(Saved data entries)

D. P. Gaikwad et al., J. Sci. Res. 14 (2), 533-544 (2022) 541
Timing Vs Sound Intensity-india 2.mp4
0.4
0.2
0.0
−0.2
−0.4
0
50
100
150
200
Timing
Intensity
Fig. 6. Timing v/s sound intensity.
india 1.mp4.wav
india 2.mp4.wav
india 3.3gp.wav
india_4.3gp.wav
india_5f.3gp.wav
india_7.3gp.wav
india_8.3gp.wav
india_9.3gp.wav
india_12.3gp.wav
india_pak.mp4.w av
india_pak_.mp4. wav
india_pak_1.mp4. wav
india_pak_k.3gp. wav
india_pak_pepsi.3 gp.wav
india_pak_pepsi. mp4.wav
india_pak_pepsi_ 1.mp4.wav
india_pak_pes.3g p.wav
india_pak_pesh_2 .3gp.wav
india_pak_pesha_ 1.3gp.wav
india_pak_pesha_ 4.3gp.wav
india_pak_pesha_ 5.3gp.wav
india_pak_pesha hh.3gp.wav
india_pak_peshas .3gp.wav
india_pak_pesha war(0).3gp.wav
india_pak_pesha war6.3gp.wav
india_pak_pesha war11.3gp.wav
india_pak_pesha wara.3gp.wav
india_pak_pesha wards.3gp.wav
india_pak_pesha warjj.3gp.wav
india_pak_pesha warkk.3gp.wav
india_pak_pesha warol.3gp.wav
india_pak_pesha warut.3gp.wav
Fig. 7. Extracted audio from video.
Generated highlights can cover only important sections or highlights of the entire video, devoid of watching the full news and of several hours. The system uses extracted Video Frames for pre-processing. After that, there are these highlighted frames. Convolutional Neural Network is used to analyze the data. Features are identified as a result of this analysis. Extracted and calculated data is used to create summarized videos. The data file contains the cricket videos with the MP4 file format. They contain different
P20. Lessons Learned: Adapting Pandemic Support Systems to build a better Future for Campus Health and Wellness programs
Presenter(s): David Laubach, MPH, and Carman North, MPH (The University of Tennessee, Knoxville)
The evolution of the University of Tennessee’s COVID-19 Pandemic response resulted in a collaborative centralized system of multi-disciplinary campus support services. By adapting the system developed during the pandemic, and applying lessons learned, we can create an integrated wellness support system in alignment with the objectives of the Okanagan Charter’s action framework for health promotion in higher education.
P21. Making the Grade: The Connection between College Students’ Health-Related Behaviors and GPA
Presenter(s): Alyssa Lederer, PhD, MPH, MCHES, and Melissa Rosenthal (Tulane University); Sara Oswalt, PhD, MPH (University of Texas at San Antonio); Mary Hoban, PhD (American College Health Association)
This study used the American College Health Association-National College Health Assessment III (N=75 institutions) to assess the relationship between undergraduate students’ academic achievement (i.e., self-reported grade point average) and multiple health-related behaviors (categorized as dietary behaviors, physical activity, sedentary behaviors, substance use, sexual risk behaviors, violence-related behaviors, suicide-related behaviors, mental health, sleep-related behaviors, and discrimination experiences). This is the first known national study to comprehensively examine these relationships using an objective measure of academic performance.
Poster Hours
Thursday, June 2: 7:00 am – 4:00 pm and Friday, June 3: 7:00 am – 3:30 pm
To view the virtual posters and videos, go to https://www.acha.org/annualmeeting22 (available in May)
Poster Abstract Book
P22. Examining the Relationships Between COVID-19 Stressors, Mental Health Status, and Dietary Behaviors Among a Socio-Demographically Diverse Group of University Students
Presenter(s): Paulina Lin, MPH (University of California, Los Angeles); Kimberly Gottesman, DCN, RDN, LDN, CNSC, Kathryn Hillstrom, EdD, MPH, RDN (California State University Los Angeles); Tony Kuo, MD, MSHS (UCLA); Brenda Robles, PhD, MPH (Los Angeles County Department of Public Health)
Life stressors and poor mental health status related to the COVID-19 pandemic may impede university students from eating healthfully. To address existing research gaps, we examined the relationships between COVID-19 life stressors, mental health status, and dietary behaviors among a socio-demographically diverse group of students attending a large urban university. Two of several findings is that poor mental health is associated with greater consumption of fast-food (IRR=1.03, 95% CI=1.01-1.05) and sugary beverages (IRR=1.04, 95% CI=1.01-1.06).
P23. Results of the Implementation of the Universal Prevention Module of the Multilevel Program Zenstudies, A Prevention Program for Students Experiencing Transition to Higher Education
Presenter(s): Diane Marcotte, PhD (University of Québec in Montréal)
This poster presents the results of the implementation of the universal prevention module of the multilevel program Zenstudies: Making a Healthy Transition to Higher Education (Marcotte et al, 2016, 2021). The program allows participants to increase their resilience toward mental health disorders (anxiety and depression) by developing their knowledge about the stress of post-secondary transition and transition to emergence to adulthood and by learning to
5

◆ Work to complete ◆
Quote the data above in full, changing nothing.

◆ Solution to this problem ◆
D. P. Gaikwad et al., J. Sci. Res. 14 (2), 533-544 (2022) 541
Timing Vs Sound Intensity-india 2.mp4
0.4
0.2
0.0
−0.2
−0.4
0
50
100
150
200
Timing
Intensity
Fig. 6. Timing v/s sound intensity.
india 1.mp4.wav
india 2.mp4.wav
india 3.3gp.wav
india_4.3gp.wav
india_5f.3gp.wav
india_7.3gp.wav
india_8.3gp.wav
india_9.3gp.wav
india_12.3gp.wav
india_pak.mp4.w av
india_pak_.mp4. wav
india_pak_1.mp4. wav
india_pak_k.3gp. wav
india_pak_pepsi.3 gp.wav
india_pak_pepsi. mp4.wav
india_pak_pepsi_ 1.mp4.wav
india_pak_pes.3g p.wav
india_pak_pesh_2 .3gp.wav
india_pak_pesha_ 1.3gp.wav
india_pak_pesha_ 4.3gp.wav
india_pak_pesha_ 5.3gp.wav
india_pak_pesha hh.3gp.wav
india_pak_peshas .3gp.wav
india_pak_pesha war(0).3gp.wav
india_pak_pesha war6.3gp.wav
india_pak_pesha war11.3gp.wav
india_pak_pesha wara.3gp.wav
india_pak_pesha wards.3gp.wav
india_pak_pesha warjj.3gp.wav
india_pak_pesha warkk.3gp.wav
india_pak_pesha warol.3gp.wav
india_pak_pesha warut.3gp.wav
Fig. 7. Extracted audio from video.
Generated highlights can cover only important sections or highlights of the entire video, devoid of watching the full news and of several hours. The system uses extracted Video Frames for pre-processing. After that, there are these highlighted frames. Convolutional Neural Network is used to analyze the data. Features are identified as a result of this analysis. Extracted and calculated data is used to create summarized videos. The data file contains the cricket videos with the MP4 file format. They contain different
P20. Lessons Learned: Adapting Pandemic Support Systems to build a better Future for Campus Health and Wellness programs
Presenter(s): David Laubach, MPH, and Carman North, MPH (The University of Tennessee, Knoxville)
The evolution of the University of Tennessee’s COVID-19 Pandemic response resulted in a collaborative centralized system of multi-disciplinary campus support services. By adapting the system developed during the pandemic, and applying lessons learned, we can create an integrated wellness support system in alignment with the objectives of the Okanagan Charter’s action framework for health promotion in higher education.
P21. Making the Grade: The Connection between College Students’ Health-Related Behaviors and GPA
Presenter(s): Alyssa Lederer, PhD, MPH, MCHES, and Melissa Rosenthal (Tulane University); Sara Oswalt, PhD, MPH (University of Texas at San Antonio); Mary Hoban, PhD (American College Health Association)
This study used the American College Health Association-National College Health Assessment III (N=75 institutions) to assess the relationship between undergraduate students’ academic achievement (i.e., self-reported grade point average) and multiple health-related behaviors (categorized as dietary behaviors, physical activity, sedentary behaviors, substance use, sexual risk behaviors, violence-related behaviors, suicide-related behaviors, mental health, sleep-related behaviors, and discrimination experiences). This is the first known national study to comprehensively examine these relationships using an objective measure of academic performance.
Poster Hours
Thursday, June 2: 7:00 am – 4:00 pm and Friday, June 3: 7:00 am – 3:30 pm
To view the virtual posters and videos, go to https://www.acha.org/annualmeeting22 (available in May)
Poster Abstract Book
P22. Examining the Relationships Between COVID-19 Stressors, Mental Health Status, and Dietary Behaviors Among a Socio-Demographically Diverse Group of University Students
Presenter(s): Paulina Lin, MPH (University of California, Los Angeles); Kimberly Gottesman, DCN, RDN, LDN, CNSC, Kathryn Hillstrom, EdD, MPH, RDN (California State University Los Angeles); Tony Kuo, MD, MSHS (UCLA); Brenda Robles, PhD, MPH (Los Angeles County Department of Public Health)
Life stressors and poor mental health status related to the COVID-19 pandemic may impede university students from eating healthfully. To address existing research gaps, we examined the relationships between COVID-19 life stressors, mental health status, and dietary behaviors among a socio-demographically diverse group of students attending a large urban university. Two of several findings is that poor mental health is associated with greater consumption of fast-food (IRR=1.03, 95% CI=1.01-1.05) and sugary beverages (IRR=1.04, 95% CI=1.01-1.06).
P23. Results of the Implementation of the Universal Prevention Module of the Multilevel Program Zenstudies, A Prevention Program for Students Experiencing Transition to Higher Education
Presenter(s): Diane Marcotte, PhD (University of Québec in Montréal)
This poster presents the results of the implementation of the universal prevention module of the multilevel program Zenstudies: Making a Healthy Transition to Higher Education (Marcotte et al, 2016, 2021). The program allows participants to increase their resilience toward mental health disorders (anxiety and depression) by developing their knowledge about the stress of post-secondary transition and transition to emergence to adulthood and by learning to
5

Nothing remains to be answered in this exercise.